WHAT TO WORK ON »
An exact copy of the entries below is needed, with every picture left out.

Structured pose outputs
━━━━━━━━━━
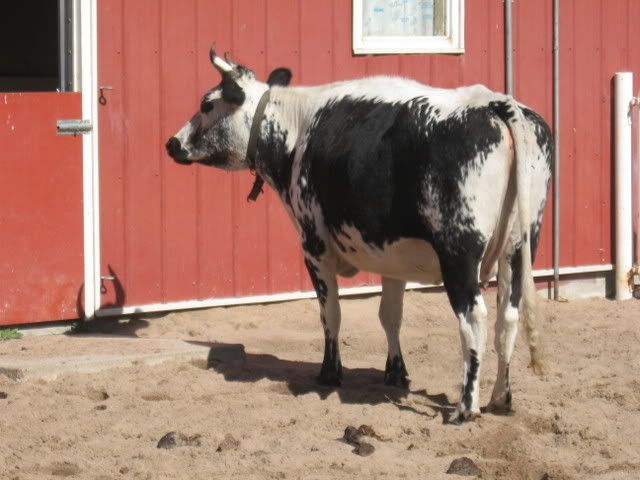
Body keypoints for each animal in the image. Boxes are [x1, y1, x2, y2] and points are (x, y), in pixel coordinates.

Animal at [166, 46, 552, 424]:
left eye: (207, 104)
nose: (172, 143)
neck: (296, 127)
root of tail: (492, 102)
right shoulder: (393, 255)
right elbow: (390, 315)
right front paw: (395, 373)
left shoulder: (314, 244)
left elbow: (331, 313)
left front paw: (329, 372)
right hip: (518, 247)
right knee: (508, 319)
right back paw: (501, 398)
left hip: (459, 252)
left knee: (475, 319)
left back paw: (465, 407)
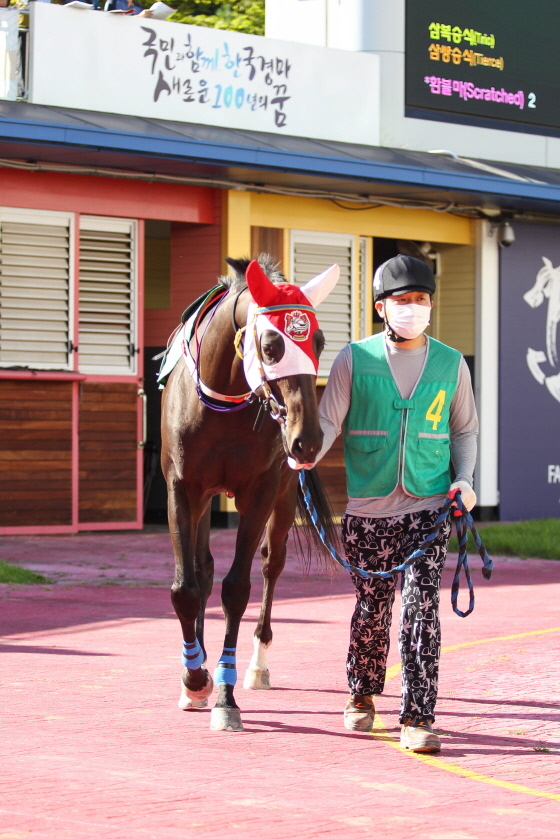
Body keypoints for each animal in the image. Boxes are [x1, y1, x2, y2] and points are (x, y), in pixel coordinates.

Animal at [159, 253, 342, 732]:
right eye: (273, 346)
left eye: (319, 341)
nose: (308, 440)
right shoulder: (182, 488)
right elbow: (186, 588)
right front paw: (194, 678)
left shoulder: (260, 491)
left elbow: (237, 589)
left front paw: (224, 694)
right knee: (202, 570)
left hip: (284, 492)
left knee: (271, 565)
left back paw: (257, 664)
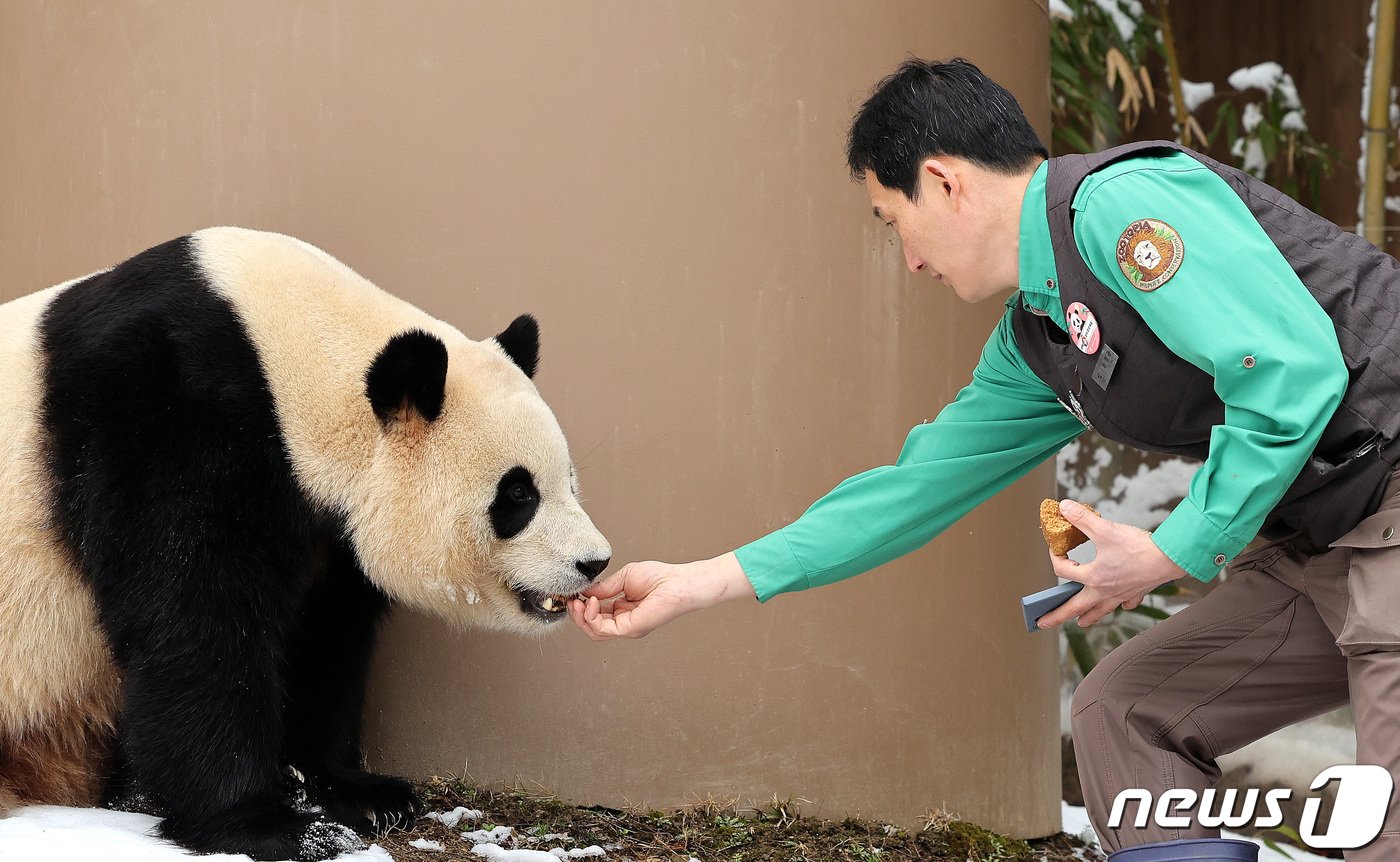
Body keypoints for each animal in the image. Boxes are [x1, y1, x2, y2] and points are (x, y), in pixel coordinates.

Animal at [0, 229, 613, 862]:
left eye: (568, 481)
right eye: (517, 493)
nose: (594, 562)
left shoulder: (325, 528)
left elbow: (325, 637)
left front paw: (359, 793)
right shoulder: (162, 418)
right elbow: (194, 623)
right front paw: (269, 825)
━━━━━━━━━━
OUTPUT OF THE TASK »
Body keypoints for each animal in the image. Boxes are [x1, y1, x2, y2] and points are (x, y), in pixel coordinates.

Animal at [166, 46, 552, 424]:
left eye: (207, 104)
nose: (172, 143)
neck: (296, 127)
root of tail: (492, 102)
right shoulder: (393, 255)
right elbow: (390, 315)
right front paw: (395, 373)
left shoulder: (314, 244)
left elbow: (331, 313)
left front paw: (329, 372)
right hip: (518, 247)
right knee: (508, 319)
right back paw: (501, 398)
left hip: (459, 252)
left knee: (475, 319)
left back paw: (465, 407)
Body keypoints for each animal in the image. Boxes are [x1, y1, x2, y2] and points are (x, y), in pixel coordinates.

Animal at [159, 253, 342, 732]:
right eye: (273, 346)
left eye: (319, 341)
nose: (308, 440)
right shoulder: (182, 488)
right elbow: (186, 588)
right front paw: (194, 678)
left shoulder: (260, 491)
left elbow: (237, 589)
left front paw: (224, 694)
right knee: (202, 570)
left hip: (284, 492)
left knee: (271, 565)
left back paw: (257, 664)
Body keypoints for each animal in the image. Boxes are [x1, y1, x2, y2] and points are (x, y), in pixel coordinates.

Animal at [0, 229, 613, 862]:
left eye: (568, 481)
right eye: (517, 493)
nose: (594, 562)
left shoulder: (325, 528)
left elbow: (325, 637)
left front paw: (359, 793)
right shoulder: (162, 418)
right elbow: (194, 623)
right front paw: (269, 825)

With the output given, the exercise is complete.